The facts of this case are winding. Nine years ago, two qui tam actions were filed by a Florida pharmacy against several pharmaceutical companies, including the Defendant in this case. The alleged fraudulent scheme was that the pharmaceutical companies were artificially inflating the prices of prescription drugs in order to be paid a higher amount by Medicare and Medicaid. The actions were filed and remained under seal until 2010. During the government’s investigation of the pharmacy’s action, the two Relators in the present case filed their own qui tam action. The Relators – one a former executive for the Defendant and the other a longtime customer – alleged the same fraudulent conduct as the pharmacy but with more detail and for violations alleged to have continued beyond the time period of the original action.

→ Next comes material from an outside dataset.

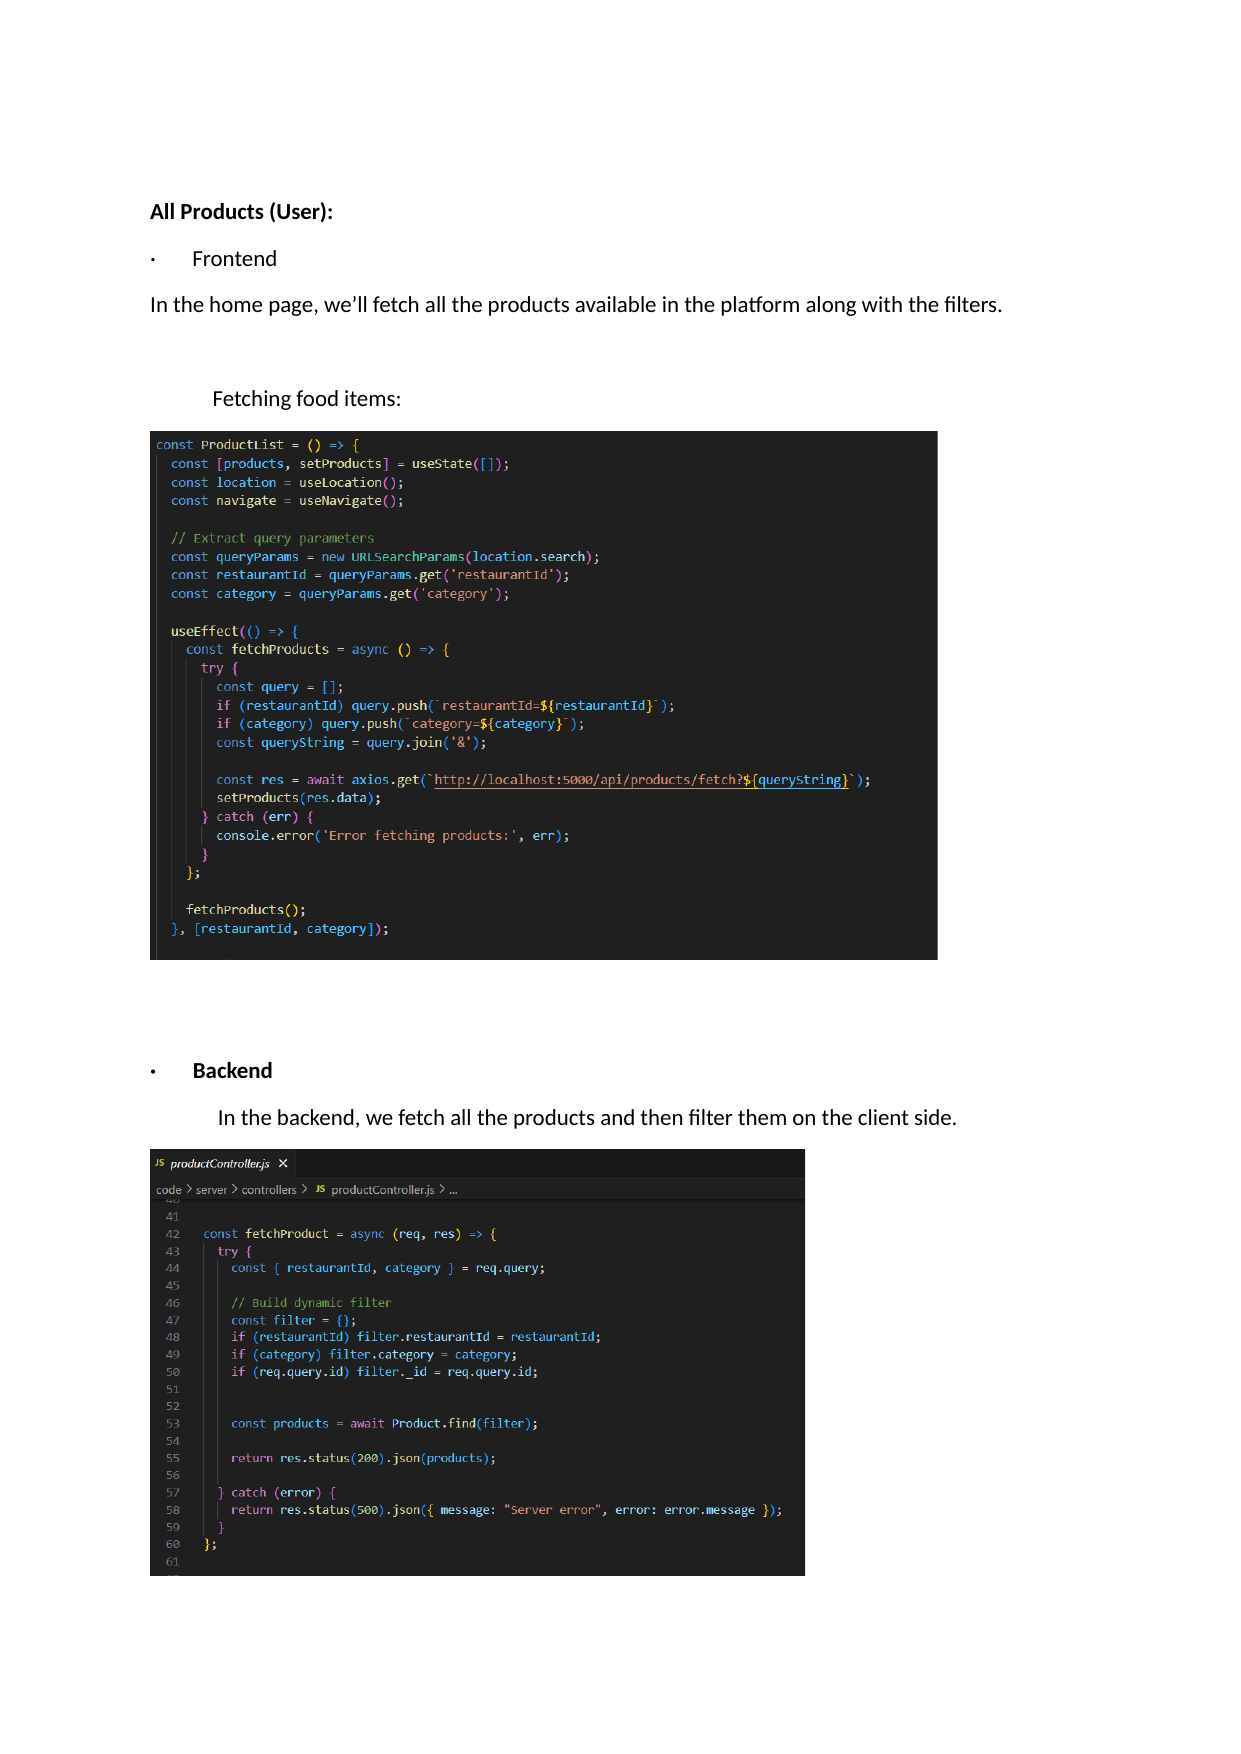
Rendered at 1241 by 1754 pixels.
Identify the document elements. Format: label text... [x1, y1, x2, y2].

The pharmacy’s action was settled with the government’s consent. The Defendant successfully moved for summary judgment in the second action due to the release included in the pharmacy action’s settlement agreement. The Relators then convinced the District Court that presided over the original action to reconsider its approval of the first settlement. In response, the Defendant argued the motion should be denied because the Relators’ complaint alleged a fraud previously articulated by the pharmacy and therefore subject to the FCA’s first-to-file bar.

The court agreed, denying the motion and dismissing the Relators’ action. They appealed to the First Circuit which upheld the dismissal of the action.

The Decision

The First Circuit clarified its first-to-file jurisprudence. It held that the original complaint provided enough information to allow the government to adequately investigate the allegations. Therefore, under the FCA, the second action was barred. Relators argued that their complaint, which provided more detailed descriptions of the allegations, could not be barred by vague allegations in the pharmacy’s complaint. The court disagreed, holding that more detailed complaints do not always survive a first-to-file challenge:

[t]he first-to-file rule does not necessarily protect more detailed, later-filed complaints . . . So long as the first complaint sets forth the ‘essential facts’ of the fraud alleged in the second complaint, it does all it needs to do under the first-to-file rule. (Decision at 16-17).

The court similarly rejected the Relators’ argument that their complaint alleged conduct outside the time period of the original allegations. The government, according to the court, was sufficiently on notice of the alleged conduct and therefore the bar excluded the Relators’ claims.

The Impact

This case is a clear articulation of the first-to-file bar. More importantly, the analysis rejects the Relators’ more detailed and familiar knowledge of the alleged conduct as a sufficient basis for permitting a second bite at the apple. Congress intended to incentivize whistleblower actions, not multiple lawsuits based upon the same allegations. Once the government has been sufficiently alerted to the alleged conduct, the bar is firmly in place.